### Images with keypoint coordinates
• • • • • • •

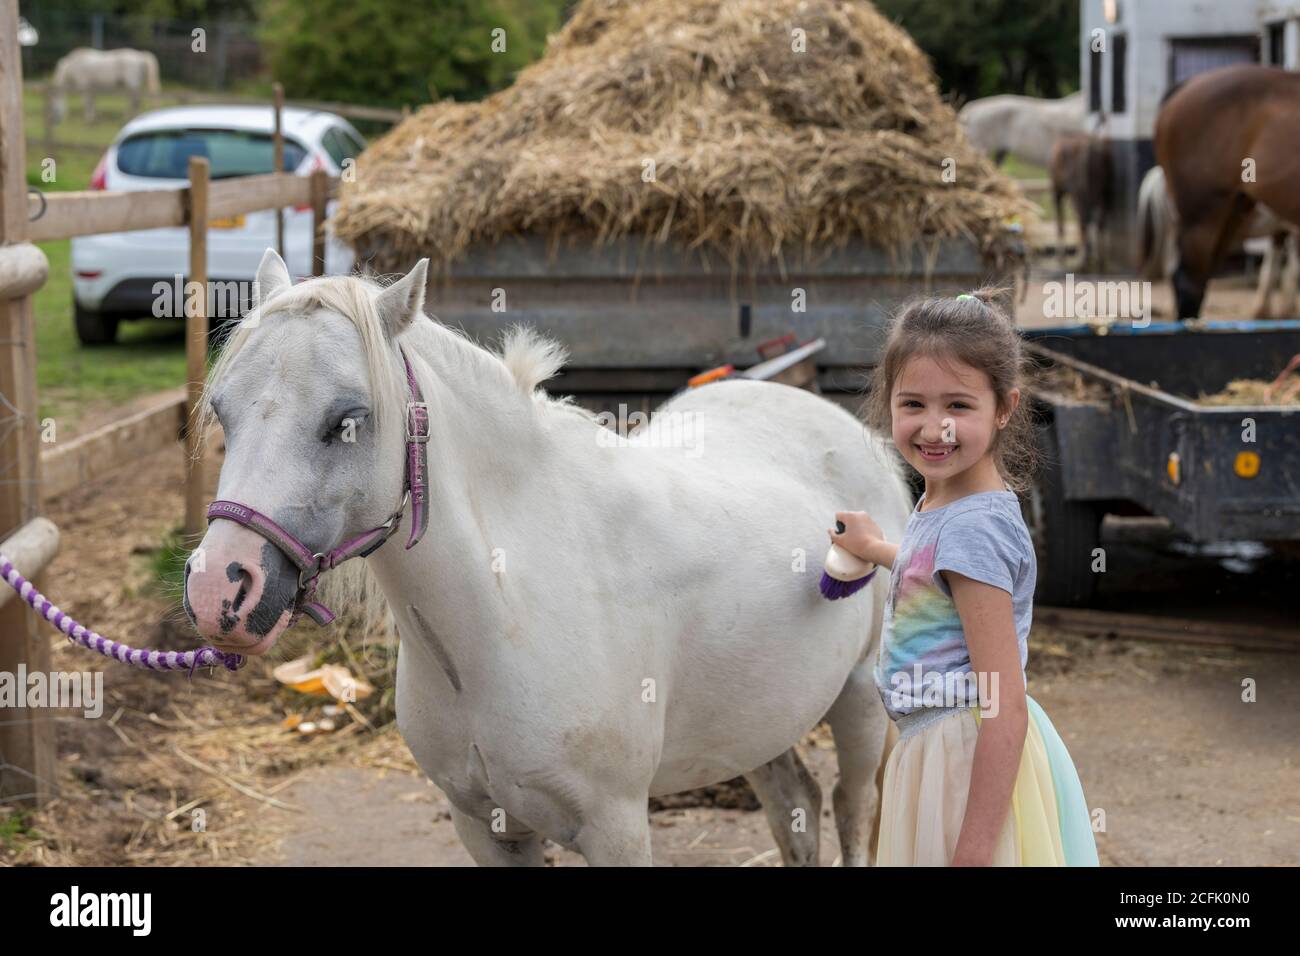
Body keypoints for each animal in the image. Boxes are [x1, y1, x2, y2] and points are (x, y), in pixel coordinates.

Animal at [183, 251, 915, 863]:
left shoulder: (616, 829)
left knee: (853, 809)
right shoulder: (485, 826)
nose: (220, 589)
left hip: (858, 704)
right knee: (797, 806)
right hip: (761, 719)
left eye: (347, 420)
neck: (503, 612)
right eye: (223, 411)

• • • • • • •

### Directions
The task calls for every record to be transcribed exactly, with no images included.

### Problem solution
Body keypoints for each animal in the image. Boxes are [x1, y1, x2, y2] and points are (x, y), in pixel coordinates.

Animal at [183, 251, 915, 863]:
left shoulder: (616, 829)
left knee: (853, 809)
right shoulder: (485, 826)
nose: (220, 589)
left hip: (858, 704)
right knee: (797, 806)
right hip: (761, 719)
left eye: (347, 420)
neck: (503, 612)
right eye: (223, 411)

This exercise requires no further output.